May 11, 2009 at 1:38 p.m. ( permalink | suggest removal )
Luna (anonymous) says...
cool - violent mentally handicap children should not be mainstreamed. There are special public schools that they should be referred to....bullies are not always the "normal" kids.
But with that being said we should teach our children that one special needs bully does not all others make.
May 11, 2009 at 1:44 p.m. ( permalink | suggest removal )
iceman1978 (anonymous) says...
Things have changed very little over the years. I was never bullied in school, but there were times when I stood up for classmates if I saw them get bullied. It's sad, but the bullies will grow up into adult bullies. It's like a vicious cycle.
May 11, 2009 at 1:53 p.m. ( permalink | suggest removal )
smvw75 (anonymous) says...
Isn't sad or is it ironic that an article on bullying has lead to bullying???

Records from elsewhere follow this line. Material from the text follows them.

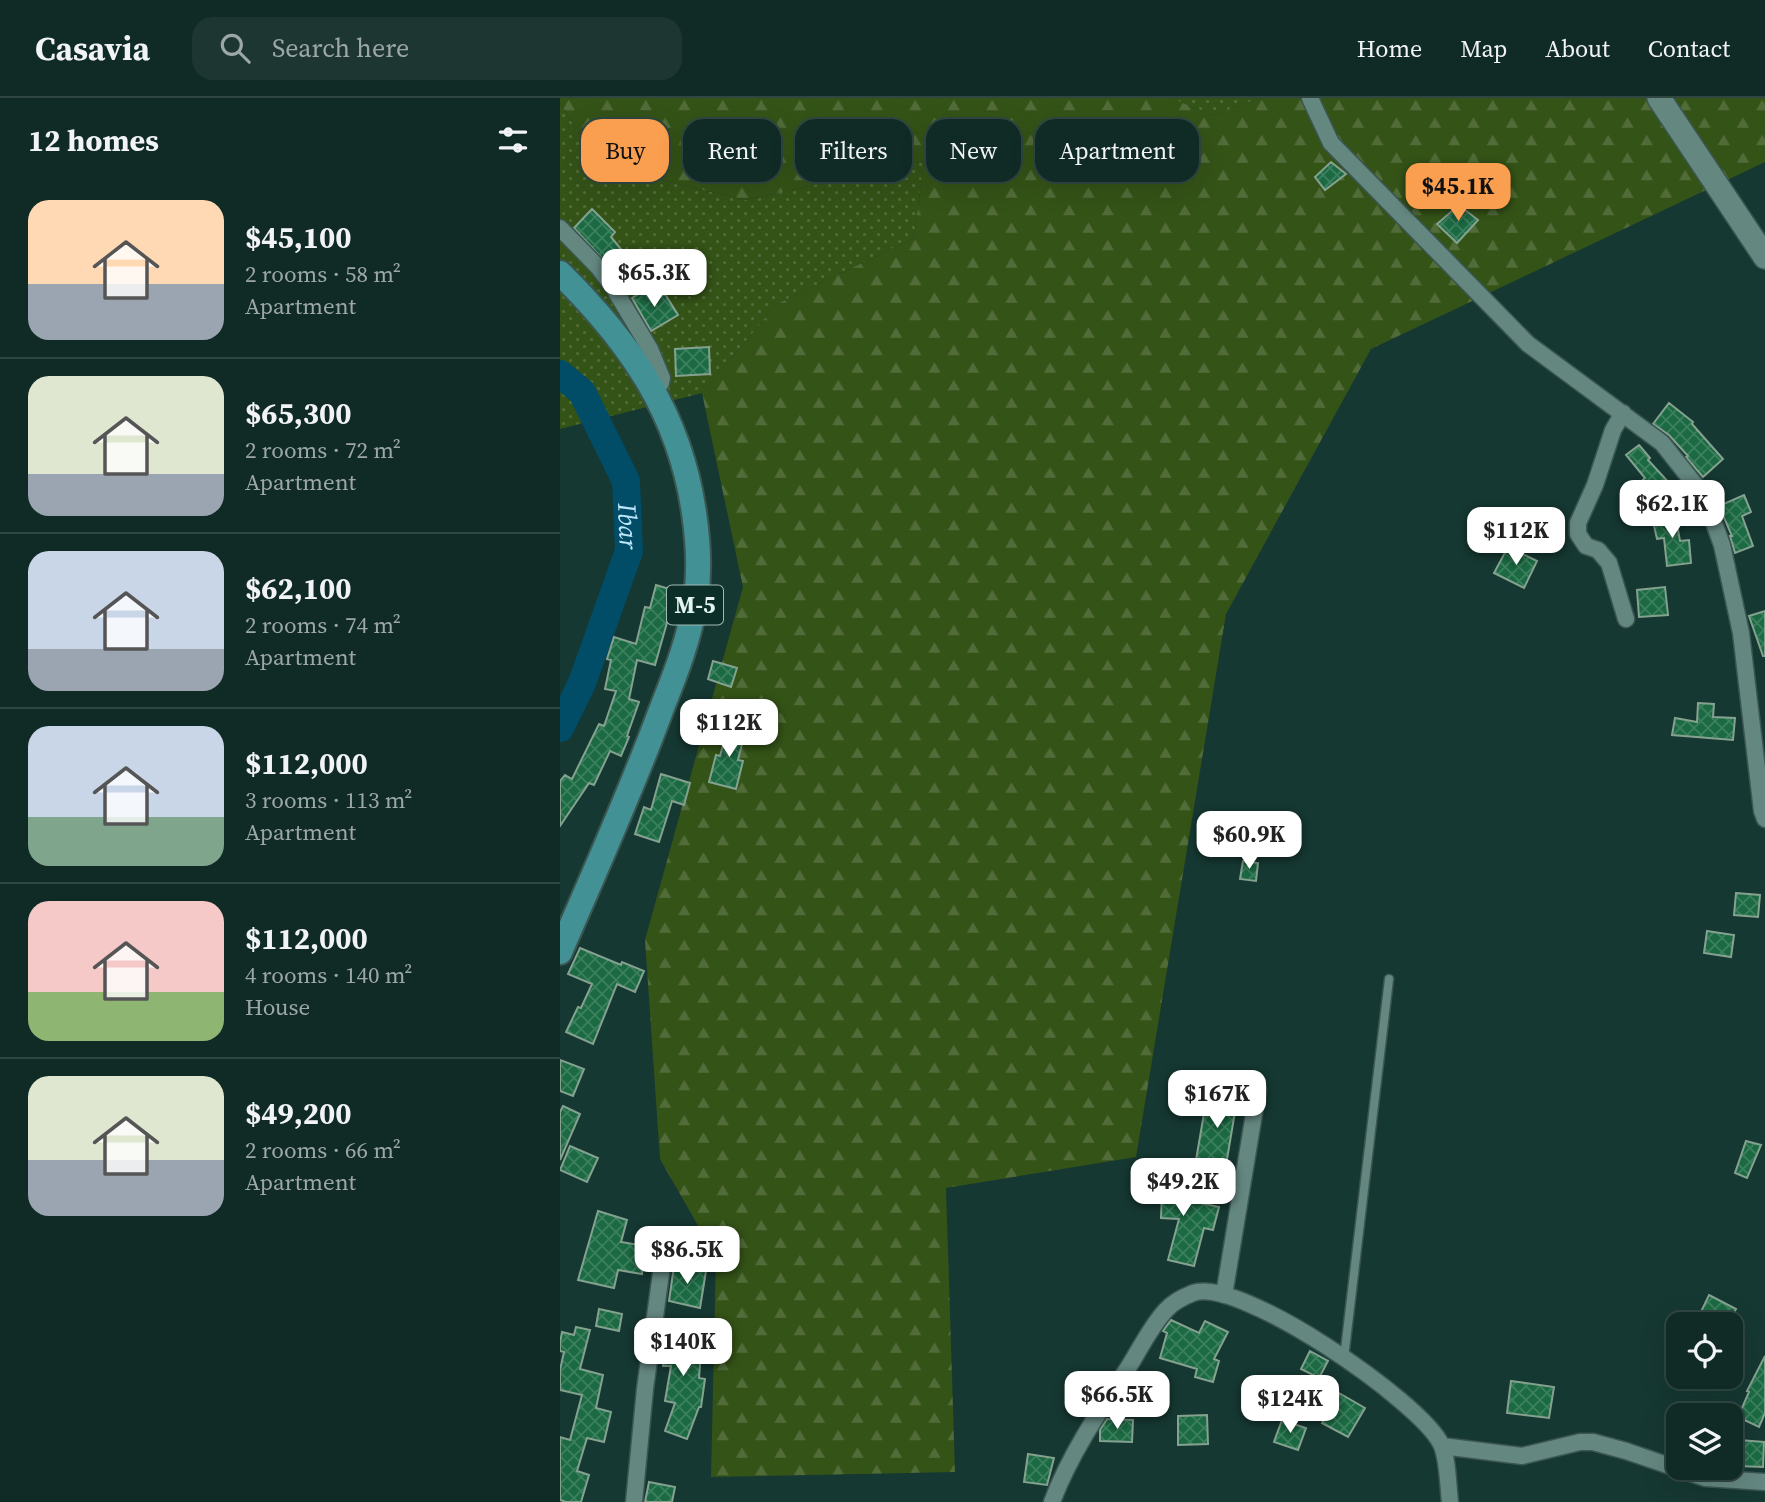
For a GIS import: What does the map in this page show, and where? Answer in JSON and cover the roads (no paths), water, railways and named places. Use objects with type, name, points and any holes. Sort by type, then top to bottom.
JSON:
[{"type":"main road","points":[[1659,98],[1765,257]]},
{"type":"main road","name":"M-5","points":[[560,273],[610,326],[654,390],[682,458],[691,494],[698,563],[696,596],[689,634],[646,752],[560,952]]},
{"type":"street","points":[[1310,98],[1331,143],[1528,344],[1662,443],[1704,496],[1722,544],[1741,633],[1765,819]]},
{"type":"street","points":[[560,228],[599,268],[650,349],[662,378],[654,390]]},
{"type":"street","points":[[1623,413],[1613,430],[1595,485],[1578,523],[1578,534],[1586,546],[1598,550],[1609,563],[1626,618]]},
{"type":"street","points":[[1224,1295],[1258,1090]]},
{"type":"street","points":[[634,1502],[645,1389],[662,1266]]},
{"type":"street","points":[[1052,1502],[1083,1438],[1167,1308],[1177,1300],[1197,1292],[1237,1298],[1283,1319],[1345,1358],[1405,1405],[1433,1432],[1442,1446],[1450,1502]]},
{"type":"street","points":[[1442,1446],[1522,1456],[1580,1442],[1593,1442],[1706,1478],[1765,1482]]},
{"type":"lane","points":[[1345,1358],[1389,979]]},
{"type":"waterway","name":"Ibar","points":[[560,374],[582,392],[626,481],[629,551],[582,683],[560,728]]}]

As person with Learning Disabilities I know why I did not stick up for myself. Because I was a stupid, ugly, freak. Or at least that is what I was told by my peers. I told my teachers because I thought they would help me. But no. All I got was: Stick and stones may break my bones but word will never hurt me." Lie.
Of course it did not help that my teachers did not know what to do with me. I did not give the answers they wanted in the way they wanted therefore I was ignored. And then blamed when I did not perform.
When you believe you are a stupid, ugly, freak you don't believe that you can stick up for yourself.